Karneden sonra 1920li yıllardan itibaren de alkol üretimi, ithal ve ihracıyla satışı devletleştirildi. İşte alkol satışı yapan tekel mağazaları Systembolaget böyle kuruldu.

Alkol karşıtı hareket devletleştirme ve karneyle satışla teskin olmadı ve mücadelesini sürdürdü.  Hareketin baskısıyla Meclis1922 yılında alkolün yasaklanması talebiyle bir halkoylaması yapılması kararı aldı. Halkoylaması sonucunda % 51 alkolün serbest satışı yönünde oy kullandı. (Kadınların % 59’u yasaktan yana oy kullanmıştı.)

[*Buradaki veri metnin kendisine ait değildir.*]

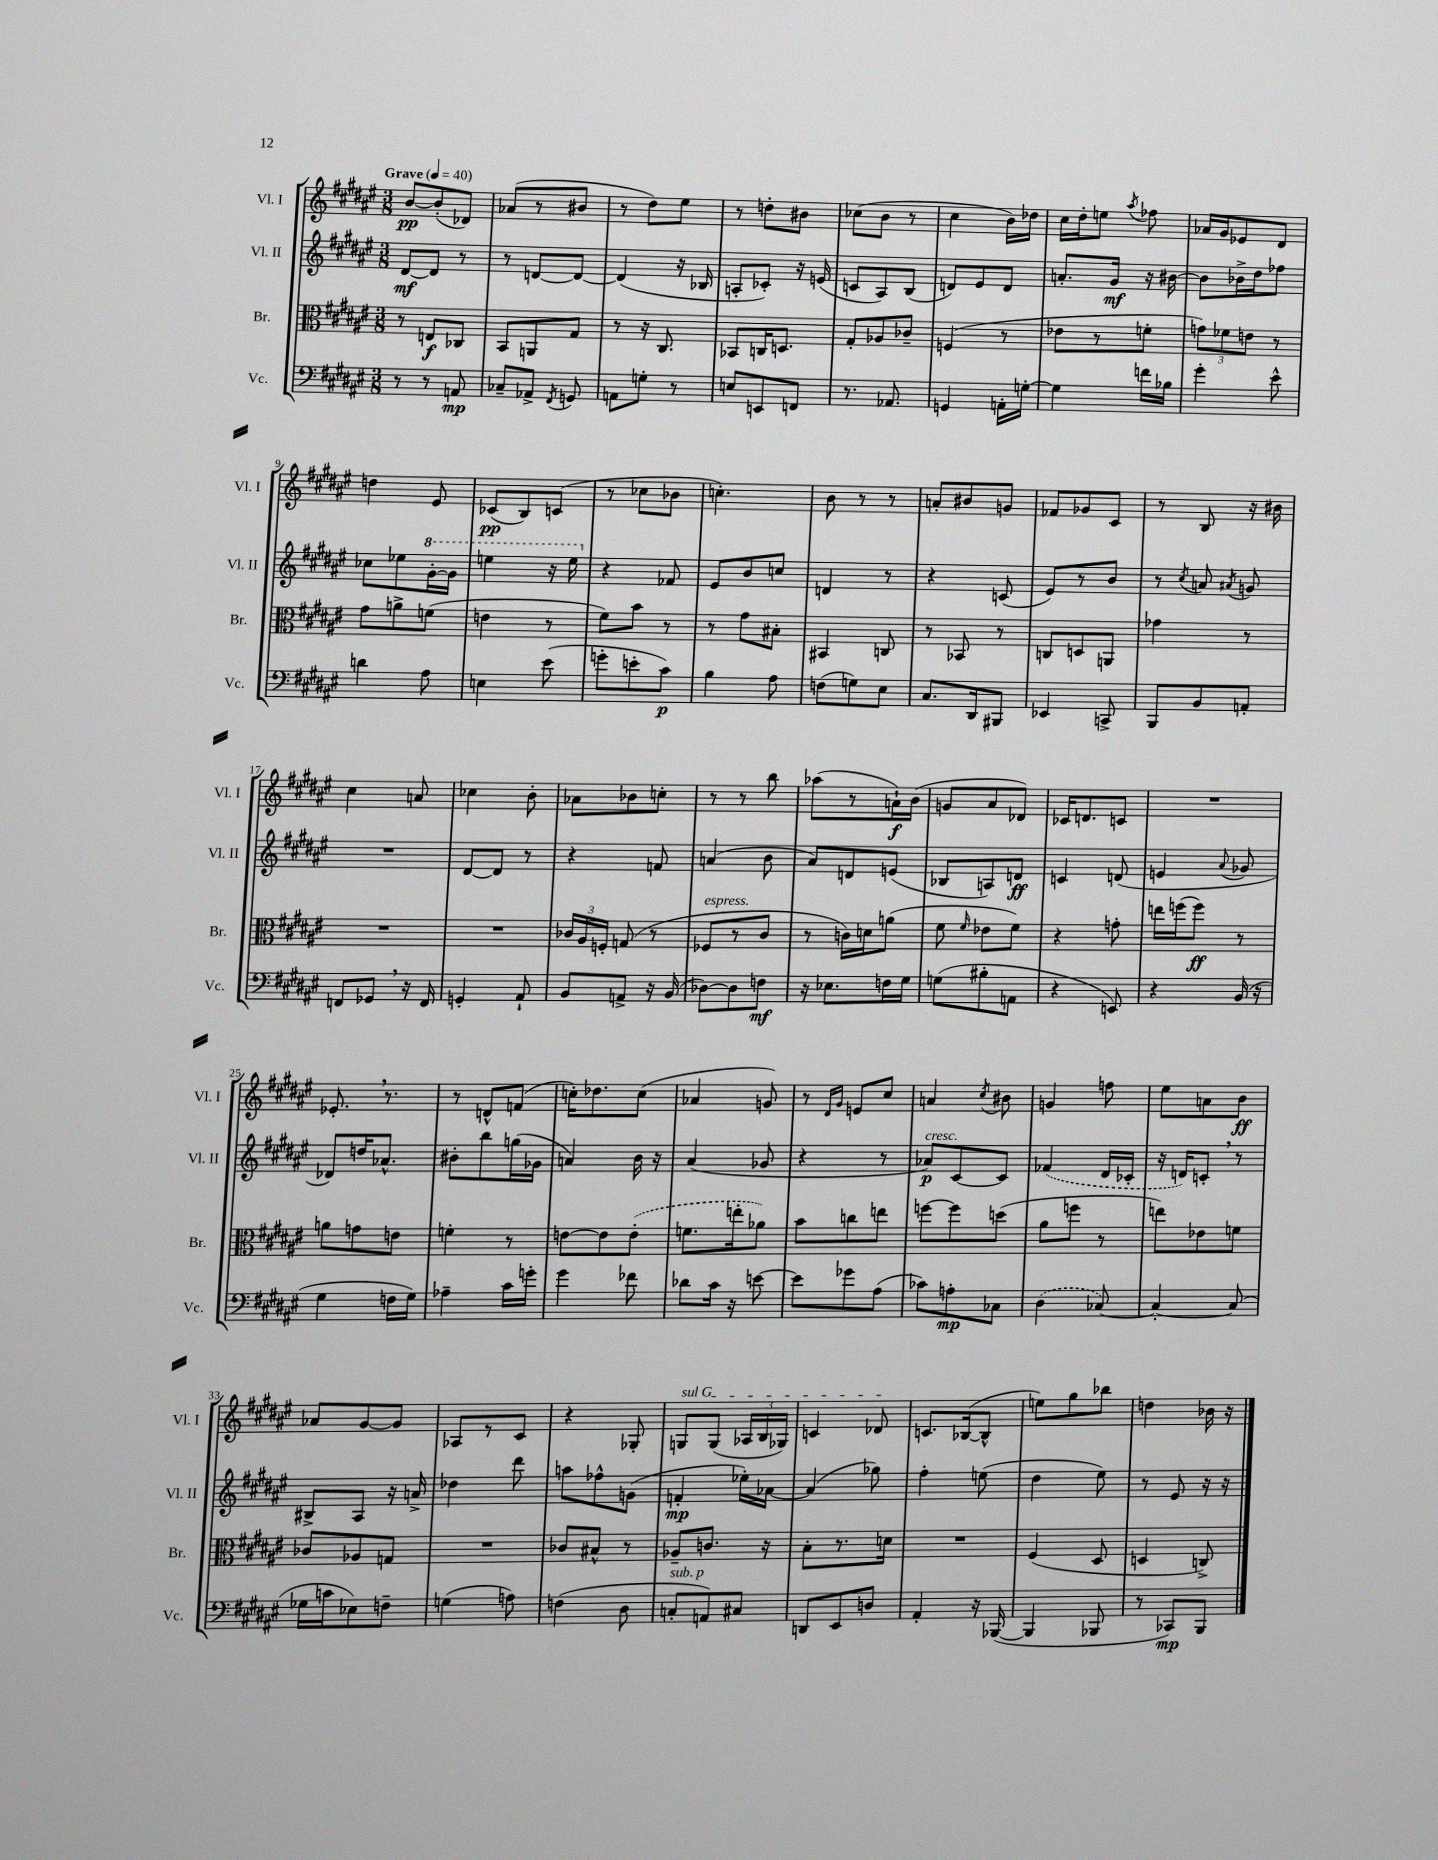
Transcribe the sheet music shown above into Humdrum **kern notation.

**kern	**dynam	**kern	**dynam	**kern	**dynam	**kern	**dynam
*part4	*part4	*part3	*part3	*part2	*part2	*part1	*part1
*staff4	*staff4	*staff3	*staff3	*staff2	*staff2	*staff1	*staff1
*I"Vc.	*	*I"Br.	*	*I"Vl. II	*	*I"Vl. I	*
*I'Vc.	*	*I'Br.	*	*I'Vl. II	*	*I'Vl. I	*
*clefF4	*	*clefC3	*	*clefG2	*	*clefG2	*
*k[f#c#g#d#a#e#]	*	*k[f#c#g#d#a#e#]	*	*k[f#c#g#d#a#e#]	*	*k[f#c#g#d#a#e#]	*
*M3/8	*	*M3/8	*	*M3/8	*	*M3/8	*
*MM40	*	*MM40	*	*MM40	*	*MM40	*
=1	=1	=1	=1	=1	=1	=1	=1
!	!	!	!	!	!	!LO:TX:a:B:t=Grave	!
8r	.	8r	.	[8d#/L	mf	[8b/L	pp
8r	.	8En/L	f	8d#/J]	.	(8b'/]	.
8AAn/	mp	8C-X/J	.	8r	.	8d-X/J)	.
=2	=2	=2	=2	=2	=2	=2	=2
8C-X~/L	.	8BB/L	.	8r	.	(8a-X/L	.
8AA-X^/J	.	8AAn/	.	[8dn/L	.	8r	.
8qFF#/	.	.	.	.	.	.	.
8GGn/	.	8G#/J	.	8d/J_	.	8b#X/J	.
=3	=3	=3	=3	=3	=3	=3	=3
8AAn\L	.	8r	.	(4d/]	.	8r	.
8Gn'\J	.	16r	.	.	.	8dd#\L)	.
.	.	8.C#/	.	.	.	.	.
8r	.	.	.	16r	.	8ee#\J	.
.	.	.	.	16B-X/	.	.	.
=4	=4	=4	=4	=4	=4	=4	=4
8En/L	.	8BB-X/L	.	8An'/L	.	8r	.
8EEn/	.	16Cn/K	.	8c-X'/J)	.	8ddn'\L	.
.	.	8.Dn/J	.	.	.	.	.
8FFn/J	.	.	.	16r	.	8b#X\J	.
.	.	.	.	(16en/	.	.	.
=5	=5	=5	=5	=5	=5	=5	=5
8.r	.	8G#'/L	.	8cn/L	.	(8cc-X\L	.
.	.	8A-X/	.	8A#/)	.	8b\J	.
8.AA-X/	.	.	.	.	.	.	.
.	.	8c-X~/J	.	(8B/J	.	8r	.
=6	=6	=6	=6	=6	=6	=6	=6
4GGn/	.	(4Fn/	.	8dn/L)	.	4cc#\	.
.	.	.	.	8e#/	.	.	.
16AAn'\LL	.	8r	.	8d/J	.	16b\LL)	.
[16Gn'\JJ	.	.	.	.	.	16dd-X\JJ	.
=7	=7	=7	=7	=7	=7	=7	=7
4G\]	.	8e-X\L	.	8.an'/L	.	16cc#\LL	.
.	.	.	.	.	.	16dd#'\J	.
.	.	8r	.	.	.	8een\J	.
.	.	.	.	16g#/Jk	mf	.	.
.	.	.	.	.	.	8qaa#/	.
16fn\LL	.	8fn'\J	.	16r	.	8ff-X\	.
16B-X\JJ	.	.	.	[16b#X\	.	.	.
=8	=8	=8	=8	=8	=8	=8	=8
4g#'\	.	12gn\L)	.	8b#\L]	.	16a-X/LL	.
.	.	.	.	.	.	16g#/J	.
.	.	12f-X\	.	.	.	.	.
.	.	.	.	16b-X^\L	.	8e-X/	.
.	.	12en\J	.	.	.	.	.
.	.	.	.	16dd#\J	.	.	.
8e#^^\	.	8r	.	8ff-X\J	.	8d#/J	.
!!LO:LB:g=z
=9	=9	=9	=9	=9	=9	=9	=9
4dn\	.	8g#\L	.	8cc-X\L	.	4ddn\	.
.	.	8an^\	.	8ee-X\	.	.	.
*	*	*	*	*8va	*	*	*
8A#\	.	(8fn\J	.	[16gg#'\L	.	8e#/	.
.	.	.	.	16gg#\JJ]	.	.	.
=10	=10	=10	=10	=10	=10	=10	=10
4En\	.	4en\	.	4eeen\	.	(8c-X/L	pp
.	.	.	.	.	.	8B/)	.
(8e#\	.	8r	.	16r	.	(8cn/J	.
.	.	.	.	16eee\	.	.	.
=11	=11	=11	=11	=11	=11	=11	=11
*	*	*	*	*X8va	*	*	*
8gn'\L	.	8f#\L)	.	4r	.	8r	.
8en'\	.	8b\J	.	.	.	8cc-X\L	.
8c#\J)	p	8r	.	8f-X/	.	8b-X\J	.
=12	=12	=12	=12	=12	=12	=12	=12
4B\	.	8r	.	8e#/L	.	4.ccn'\)	.
.	.	8g#\L	.	8b/	.	.	.
8A#\	.	8B#X'\J	.	8ccn/J	.	.	.
=13	=13	=13	=13	=13	=13	=13	=13
(8Fn\L	.	4BB#X/	.	4dn/	.	8b\	.
8Gn\)	.	.	.	.	.	8r	.
8E#\J	.	8Cn/	.	8r	.	8r	.
=14	=14	=14	=14	=14	=14	=14	=14
8.C#/L	.	8r	.	4r	.	8an'/L	.
.	.	8BB-X/	.	.	.	8b#X/	.
16DD#/k	.	.	.	.	.	.	.
8BBB#X/J	.	8r	.	(8cn/	.	8gn/J	.
=15	=15	=15	=15	=15	=15	=15	=15
4EE-X/	.	8Cn/L	.	8e#/L)	.	8f-X/L	.
.	.	8Dn/	.	8r	.	8g-X/	.
8CCn^/	.	8AAn/J	.	8b/J	.	8c#/J	.
=16	=16	=16	=16	=16	=16	=16	=16
8BBB/L	.	4g-X\	.	8r	.	8r	.
.	.	.	.	8qcc#/	.	.	.
8BB/	.	.	.	8an/	.	8B/	.
.	.	.	.	8qa#X/	.	.	.
8AAn'/J	.	8r	.	8gn/	.	16r	.
.	.	.	.	.	.	16b#X\	.
!!LO:LB:g=z
=17	=17	=17	=17	=17	=17	=17	=17
8FFn/L	.	4.r	.	4.r	.	4cc#\	.
8GG-X,/J	.	.	.	.	.	.	.
16r	.	.	.	.	.	8an/	.
16FF/	.	.	.	.	.	.	.
=18	=18	=18	=18	=18	=18	=18	=18
4GGn'/	.	4.r	.	[8d#/L	.	4cc-X\	.
.	.	.	.	8d#/J]	.	.	.
8AA#`/	.	.	.	8r	.	8b'\	.
=19	=19	=19	=19	=19	=19	=19	=19
8BB/L	.	24c-X/LL	.	4r	.	8a-X\L	.
.	.	24A#/	.	.	.	.	.
.	.	24Fn'/JJ	.	.	.	.	.
8AAn^/J	.	(8Gn/	.	.	.	8b-X\	.
16r	.	8r	.	8fn/	.	8ccn'\J	.
(16BB/	.	.	.	.	.	.	.
=20	=20	=20	=20	=20	=20	=20	=20
!	!	!LO:TX:a:i:t=espress.	!	!	!	!	!
[8D-X\L)	.	8F-X/L	.	(4an/	.	8r	.
8D-\]	.	8r	.	.	.	8r	.
8Fn\J	mf	8c#/J	.	8b\	.	8bb\	.
=21	=21	=21	=21	=21	=21	=21	=21
16r	.	8r	.	8a#/L)	.	(8aa-X\L	.
8.E-X\L	.	.	.	.	.	.	.
.	.	16cn\LL)	.	8dn/	.	8r	.
.	.	16dn\J	.	.	.	.	.
16Fn\L	.	(8an\J	.	(8en/J	.	16an`\L)	f
16G#\JJ	.	.	.	.	.	(16b\JJ	.
=22	=22	=22	=22	=22	=22	=22	=22
(8Gn\L	.	8f#\	.	8B-X/L	.	8gn/L	.
.	.	16qqf#/	.	.	.	.	.
8B#X'\	.	8e-X\L	.	8An/)	.	8a#/	.
8AAn\J	.	8f#\J)	.	8dn/J	ff	8d-X/J)	.
=23	=23	=23	=23	=23	=23	=23	=23
4r	.	4r	.	4cn/	.	16c-X/KL	.
.	.	.	.	.	.	8.dn/	.
8EEn/)	.	8gn'\	.	(8dn/	.	8cn/J	.
=24	=24	=24	=24	=24	=24	=24	=24
4r	.	16een\LL	.	4en/	.	4.r	.
.	.	(16ffn\J	.	.	.	.	.
.	.	8ff\J)	ff	.	.	.	.
.	.	.	.	8qqa#/	.	.	.
(16BB/	.	8r	.	8g-X/	.	.	.
16r	.	.	.	.	.	.	.
!!LO:LB:g=z
=25	=25	=25	=25	=25	=25	=25	=25
4G#\	.	8an\L	.	8d-X/L)	.	8.e-X',/	.
.	.	8gn\	.	16ddn/K	.	.	.
.	.	.	.	8.a-X^^/J	.	8.r	.
16Fn\LL	.	8en\J	.	.	.	.	.
16G#\JJ)	.	.	.	.	.	.	.
=26	=26	=26	=26	=26	=26	=26	=26
4A-X~\	.	4fn'\	.	8b#X'\L	.	8r	.
.	.	.	.	8bb\	.	8dn^^/L	.
16c#\LL	.	8r	.	(16ggn\L	.	(8fn/J	.
16gn'\JJ	.	.	.	16g-X\JJ	.	.	.
=27	=27	=27	=27	=27	=27	=27	=27
4g#\	.	[8en\L	.	4an/)	.	16ccn'\KL)	.
.	.	.	.	.	.	8.dd-X\	.
.	.	8e\]	.	.	.	.	.
8f-X\	.	(8e'\J	.	16b\	.	(8cc\J	.
.	.	.	.	16r	.	.	.
=28	=28	=28	=28	=28	=28	=28	=28
8d-X\L	.	8.fn\L	.	(4a#/	.	4a-X/	.
16c#\Jk	.	.	.	.	.	.	.
16r	.	16een'\k	.	.	.	.	.
[8en\	.	8a-X\J)	.	8g-X/	.	8gn/)	.
=29	=29	=29	=29	=29	=29	=29	=29
8e\L]	.	8b\L	.	4r	.	8r	.
.	.	.	.	.	.	16qqd#/LL	.
.	.	.	.	.	.	16qqg#/JJ	.
8g-X\	.	8ccn\	.	.	.	8en/L	.
(8A#\J	.	8een\J	.	8r	.	8cc#/J	.
=30	=30	=30	=30	=30	=30	=30	=30
!	!	!	!	!LO:TX:a:i:t=cresc.	!	!	!
8c-X\L)	.	[8ffn\L	.	8a-X/L)	p	4an/	.
8An'\	mp	8ff\]	.	[8c#/	.	.	.
.	.	.	.	.	.	8qcc#/	.
8C-X\J	.	(8ddn\J	.	8c#/J]	.	8b#X\	.
=31	=31	=31	=31	=31	=31	=31	=31
(4D#\	.	8a#\L	.	(4f-X/	.	4gn/	.
.	.	8ffn\J	.	.	.	.	.
[8C-X/)	.	8r	.	16d#/LL	.	8ffn\	.
.	.	.	.	16c-X'/JJ	.	.	.
=32	=32	=32	=32	=32	=32	=32	=32
4C-'/_	.	8een\L)	.	16r	.	8ee#\L	.
.	.	.	.	16dn/KL)	.	.	.
.	.	8e-X\	.	8cn',/J	.	8an\	.
(8C-/]	.	8fn\J	.	8r	.	8b\J	ff
!!LO:LB:g=z
=33	=33	=33	=33	=33	=33	=33	=33
16G-X\LL	.	8c-X/L	.	8B#X^/L	.	8a-X/L	.
16cn\J	.	.	.	.	.	.	.
8E-X\)	.	8A-X/	.	8A#/J	.	[8g#/	.
8Fn~\J	.	8Gn/J	.	16r	.	8g#/J]	.
.	.	.	.	16an^/	.	.	.
=34	=34	=34	=34	=34	=34	=34	=34
(4Gn\	.	4.r	.	4dd-X\	.	8A-X/L	.
.	.	.	.	.	.	8r	.
8An\)	.	.	.	8ddd#\	.	8c#/J	.
=35	=35	=35	=35	=35	=35	=35	=35
(4Fn\	.	8c-X/L	.	8aan\L	.	4r	.
.	.	8B#X^^/J	.	8ff-X^^\	.	.	.
8D#\	.	8r	.	(8gn\J	.	8G-X'/	.
=36	=36	=36	=36	=36	=36	=36	=36
!	!	!	!	!	!	!LO:TX:a:i:t=sul G	!
!LO:TX:a:i:t=sub. p	!	!	!	!	!	!	!
8Cn'/L	.	8A-X~/L	.	4fn'/	mp	8Gn/L	.
8AAn/)	.	8.cn/J	.	.	.	(8G/J	.
8C#X/J	.	.	.	16ee-X'\LL)	.	24A-X/LL	.
.	.	.	.	.	.	24B/	.
.	.	16r	.	[16a-X\JJ	.	.	.
.	.	.	.	.	.	24G-X/JJ)	.
=37	=37	=37	=37	=37	=37	=37	=37
8DDn/L	.	8B'\L	.	(4a-/]	.	4cn/	.
8EE#/	.	8.r	.	.	.	.	.
8Dn/J	.	.	.	8gg-X\)	.	8d-X/	.
.	.	16dn\Jk	.	.	.	.	.
=38	=38	=38	=38	=38	=38	=38	=38
4AA#'/	.	4.r	.	4ff#'\	.	8.cn/L	.
.	.	.	.	.	.	([16B-X/k	.
16r	.	.	.	(8een\	.	8B-^^/J]	.
([16BBB-X/	.	.	.	.	.	.	.
=39	=39	=39	=39	=39	=39	=39	=39
4BBB-/]	.	(4F#/	.	4dd#\	.	8een\L)	.
.	.	.	.	.	.	8gg#\	.
8BBB-X/	.	8D#/	.	8ee#\)	.	8bb-X\J	.
=40	=40	=40	=40	=40	=40	=40	=40
8r	.	4Dn/	.	8r	.	4ddn\	.
8CC-X/L)	mp	.	.	8e#/	.	.	.
8BBB/J	.	8Cn^/)	.	16r	.	16b-X\	.
.	.	.	.	16r	.	16r	.
==	==	==	==	==	==	==	==
*-	*-	*-	*-	*-	*-	*-	*-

Alkole zam karaborsayı getirdi
1955 yılına gelindiğinde karne kaldırıldı ve İsveç, karne yerine halkın daha iyi aydınlatılması, alkol kurbanlarının daha iyi bakımının yapılması kararı aldı. Alkolde karnenin kaldırılması tekrar ülkede alkol tüketimini artırdı ve 1957’de alkol fiyatlarına ciddi zamlar yapıldı. Zamların yanında, Systembolaget tekel mağazalarının sayısının azlığı, açılış saatlerinin sınırlılığı ve insanların mağaza içine girememesi gibi nedenler caydırıcı rol oynamalıydı.  Ama bu önlemler ülkede alkol karaborsasının oluşmasına neden oldu ve illegal alkol üretimi arttı.

İsveç’in 1995 yılında Avrupa Birliği’ne girmesiyle alkol tekelinde büyük değişiklikler oldu. Systembolaget kalsa da, alkol ihraç ve ithaliyle satışına dair başka şirketlerin kurulmasına izin çıktı. İsveçlilerin yurtdışı gezilerinden dönerken yanlarında alkollü içki getirmelerine de izin çıktı. İnternet üzerinden verilen siparişler ama yine Systembolaget üzerinden değerinin % 17si kadar vergi ödenerek yapıldı. 1995 ila 2005 yılları arsında İsveç’te alkol tüketimi hızla arttı. Ancak ilk 10 yıldaki eski heyecan zamanla yatıştı ve son dönemde İsveç alkol tüketiminin artmadığı görülüyor.

Avrupa Adalet Divanı 5 Haziran 2007 tarihli kararında İsveç’in alkol politikasının Avrupa malların serbest dolaşımı anlaşmasına ters olduğuna karar verdi. İsveç’in mahkemeye sürdüğü “gençlik koruma ve halk sağlığı” gerekçelerini hâkimler reddetti. Böylelikle İsveç’in alkol tekelinin de sonuna gelinmiş oldu. Şimdi İsveç iki yol düşünüyor: Birincisi, Systembolaget mağazalarını özelleştirilmek ya da bunların sayısı çoğaltıp, benzer yeni mağazaların açılmasını sağlamak. Ayrıca, mağazaların hafta da 10 saat daha fazla açık kalması planlanıyor. İkinci yol ise, tıpkı Almanya, Avusturya ve İsveç’te olduğu gibi marketlerde alkol satılmasına izin verilmesi. Her iki durumda da satıcıların eğitimli olması ve alıcıların da en az 20 yaşında olması öngörülüyor.

Demek ki neymiş, İsveç’te alkol yasak değilmiş.  Demek ki neymiş, Avrupa’da da öyle olmuyormuş!